Another white, male conference speaker has sounded off about the “quotas” that are “stealing” “his” speaking gigs and “giving” them to women or people of color despite the fact that they are “inferior.”
In case my liberal use of quotation marks above didn’t sufficiently convey my opinion on the matter, this strikes me as absolute nonsense!
I am weary of folks like this propping up the fable that conference speaker selection used to be this objective, meritocratic process where the best of the best are always selected to take the mic. I’ve been involved in running events off and on for more than a decade and a half, and when the process wasn’t simply “reach out to your network of friends” (friends who, strangely, looked just like you), it was still based heavily on the perception of “who will our attendees want to see on stage.”
Who did event planners reliably think a predominantly white and male group would want to see on stage? White men? Well, the public has spoken!
And for decades, that snake has been eating its own tail. Those that are minority in our industry are less likely to be seen at the conferences both by virtue of being a minority in the industry and because those that are in the industry don’t see conferences as places for them. Because they don’t attend conferences as frequently and because they never see people like themselves on stage, industry minorities tend not to submit themselves for talks. Speaker selection committees get a pile of submissions that is mostly white and male and, in order to cater to their mostly white and male audience, select mostly white and male speakers, thus starting the cycle over again.
What a meritocracy we’ve created! And this ignores the pipeline problem that is the foundation on which this white, male domination rests.
The simple fact of the matter is that the facts of the matter are in no way simple. Having been in a position to select speakers (a lot), I can tell you that the actual material that the speaker intends to deliver is a relatively minor percentage of the selection process to begin with. If all we cared about was the technical jargon, we would simply put together really good slides directly from a book by Crockford, project them slowly on a screen, and call it a day. Delivery matters. The message within the material matters. The point of view of the speaker matters. The subtext matters. The entire package matters. When each of these entitled white dudes caterwaul about not getting “his” speaking slot, he becomes the jilted lover complaining that the wife he’s been neglecting for years has moved on to a dude who is way less attractive—and poorer too!
The whole package matters, and the fact that you can’t summon the empathy to consider what other factors might have been in consideration says far more about you and your message than you probably meant to reveal. Further, our pipeline matters, so a bias in favor of a broader set of voices is not only reasonable but it is essential to the ongoing health of our entire industry.
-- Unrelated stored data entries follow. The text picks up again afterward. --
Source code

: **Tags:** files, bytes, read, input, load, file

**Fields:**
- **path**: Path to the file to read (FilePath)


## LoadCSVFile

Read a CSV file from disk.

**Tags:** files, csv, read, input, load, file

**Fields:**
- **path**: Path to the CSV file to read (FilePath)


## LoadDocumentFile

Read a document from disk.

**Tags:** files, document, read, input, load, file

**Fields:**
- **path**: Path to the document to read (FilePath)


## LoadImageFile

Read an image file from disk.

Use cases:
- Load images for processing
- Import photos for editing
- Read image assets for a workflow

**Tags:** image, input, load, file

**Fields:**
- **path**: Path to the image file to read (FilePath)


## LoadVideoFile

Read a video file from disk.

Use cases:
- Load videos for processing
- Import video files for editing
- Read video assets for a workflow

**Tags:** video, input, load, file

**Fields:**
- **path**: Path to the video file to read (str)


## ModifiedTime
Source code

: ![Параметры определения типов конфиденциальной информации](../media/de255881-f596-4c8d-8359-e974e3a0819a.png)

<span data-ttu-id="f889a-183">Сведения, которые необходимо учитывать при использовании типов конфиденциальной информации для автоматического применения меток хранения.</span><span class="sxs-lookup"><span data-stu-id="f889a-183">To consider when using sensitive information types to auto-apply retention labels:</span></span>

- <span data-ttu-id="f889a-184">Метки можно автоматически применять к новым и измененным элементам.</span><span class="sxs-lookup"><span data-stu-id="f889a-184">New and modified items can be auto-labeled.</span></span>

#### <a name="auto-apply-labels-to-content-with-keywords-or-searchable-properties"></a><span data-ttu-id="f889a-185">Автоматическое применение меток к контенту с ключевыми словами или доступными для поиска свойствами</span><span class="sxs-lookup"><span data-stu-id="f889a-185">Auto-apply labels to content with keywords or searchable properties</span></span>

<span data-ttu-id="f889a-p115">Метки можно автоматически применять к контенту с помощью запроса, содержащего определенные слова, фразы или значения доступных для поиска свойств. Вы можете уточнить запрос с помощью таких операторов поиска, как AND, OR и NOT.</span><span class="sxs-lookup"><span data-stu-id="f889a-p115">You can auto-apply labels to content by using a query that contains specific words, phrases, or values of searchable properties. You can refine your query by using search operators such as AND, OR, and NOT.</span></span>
I have learned so much—as a white, male conference speaker—about how to become a better speaker by choosing to become introspective when I’m passed over for a speaking gig. Regardless of the gender, skin color, ethnicity, or point of view of those that actually make it to the mic, I look for what factors might have driven the committee to select these folks over me. Is it possible that it was entirely driven by some evil leftist plot to overthrow the white man? Sure; and I’ve certainly witnessed some grossly misguided attempts to force equality with rigid quotas, but those are the distinct minority in my experience—and I don’t learn anything from point of view that at any rate. It is a valueless point of view. It’s far more likely that they had an approach that differed in an important way from mine, or that their point of view was a fresh one, or that they had a unique take on their subject matter, or that their delivery itself was more relatable to the desired audience.
What I have learned from years of reading the abstracts that beat me out and from watching the talks that were chosen instead of mine has been of tremendous value in crafting my presentation and in making me a better speaker. I have grown so much from the effort, and I am genuinely grateful for the opportunities to become better that these instances have provided. It sounds like there are others that could similarly benefit from minds more open and mouths more closed.
But what do I know, I’m just some displaced white, male speaker looking for a stage.